Data is divided into different buckets based on the hash values of bucketing columns.

If you use the Partition method, the DISTRIBUTED ... statement will describe how data is divided among partitions. If you do not use the Partition method, that statement will describe how data of the whole table is divided.
You can specify multiple columns as the bucketing columns. In AGGREGATE KEY and UNIQUE KEY models, bucketing columns must be Key columns. In the DUPLICATE model, bucketing columns can be Key columns and Value columns. Bucketing columns can either be partitioning columns or not.
The choice of bucketing columns is a trade-off between query throughput and query concurrency.

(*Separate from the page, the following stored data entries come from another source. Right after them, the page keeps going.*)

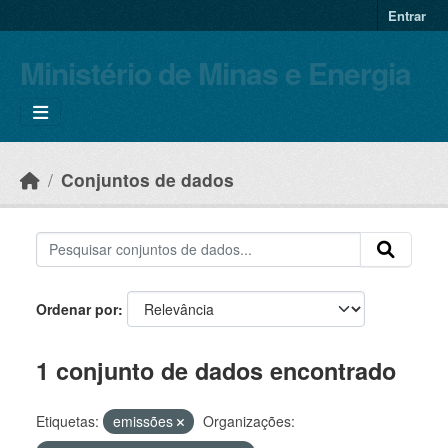
Skip to main content
Entrar
Ministério de Minas e Energia
Conjuntos de dados
Ordenar por
1 conjunto de dados encontrado
Etiquetas:
emissões
Organizações:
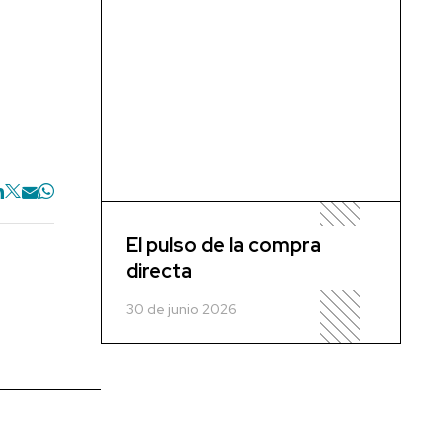
El pulso de la compra
directa
30 de junio 2026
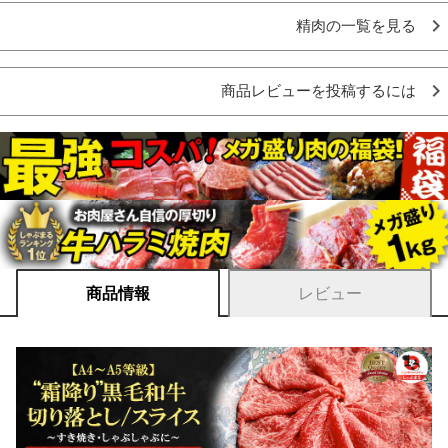
精肉の一覧を見る
商品レビューを投稿するには
商品情報
レビュー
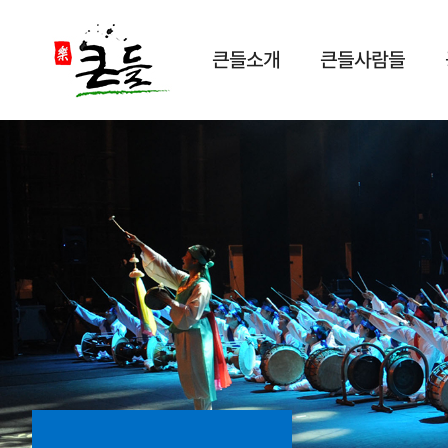
큰들소개
큰들사람들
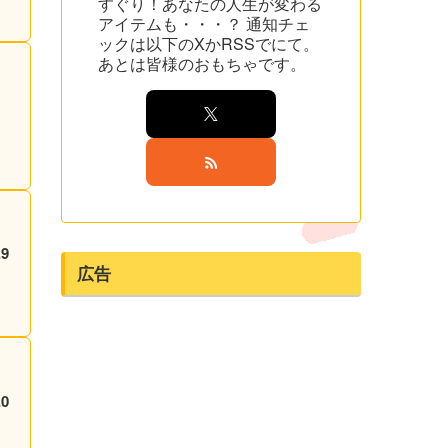
すぐり！あなたの人生が変わる
アイテムも・・・？ 通知チェ
ックは以下のXかRSSでにて。
あとは皆様のおもちゃです。
広告
0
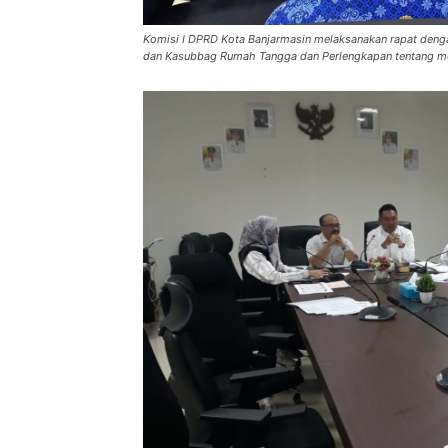
Komisi I DPRD Kota Banjarmasin melaksanakan rapat deng
dan Kasubbag Rumah Tangga dan Perlengkapan tentang mobi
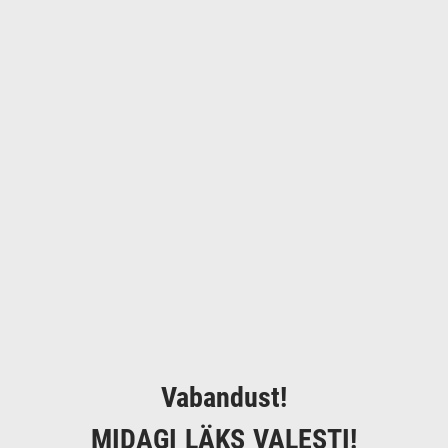
Vabandust!
MIDAGI LÄKS VALESTI!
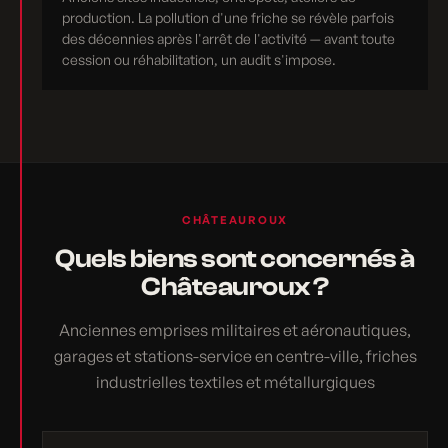
production. La pollution d'une friche se révèle parfois
des décennies après l'arrêt de l'activité — avant toute
cession ou réhabilitation, un audit s'impose.
CHÂTEAUROUX
Quels biens sont concernés à
Châteauroux ?
Anciennes emprises militaires et aéronautiques,
garages et stations-service en centre-ville, friches
industrielles textiles et métallurgiques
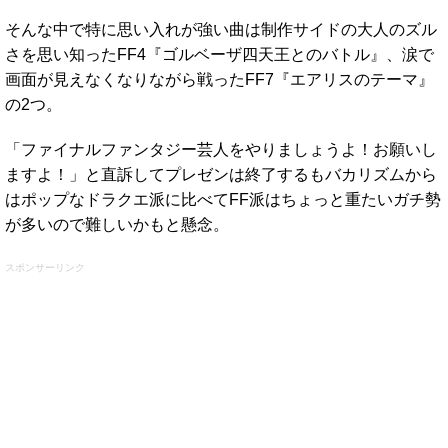
そんな中で特に思い入れが強い曲は制作サイドの大人のズル
さを思い知ったFF4『ゴルベーザ四天王とのバトル』、涙で
画面が見えなくなりながら戦ったFF7『エアリスのテーマ』
の2つ。
「ファイナルファンタジー芸人をやりましょうよ！お願いし
ますよ！」と直訴してプレゼンは終了するもバカリズムから
はポップなドラクエ派に比べてFF派はちょっと重たいガチ勢
が多いので難しいかもと懸念。
スポンサーリンク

- If you choose to specify multiple bucketing columns, the data will be more evenly distributed. However, if the query condition does not include the equivalent conditions for all bucketing columns, the system will scan all buckets, largely increasing the query throughput and decreasing the latency of a single query. This method is suitable for high-throughput and low-concurrency query scenarios.
- If you choose to specify only one or a few bucketing columns, point queries might scan only one bucket. when multiple point queries are performed concurrently, they might scan various buckets, with no interaction between the I/O operations (especially when the buckets are stored on various disks). This approach is suitable for high-concurrency point query scenarios.
AutoBucket: Calculates the number of partition buckets based on the amount of data. For partitioned tables, you can determine a bucket based on the amount of data, the number of machines, and the number of disks in the historical partition.
Theoretically, there is no upper limit on the number of buckets.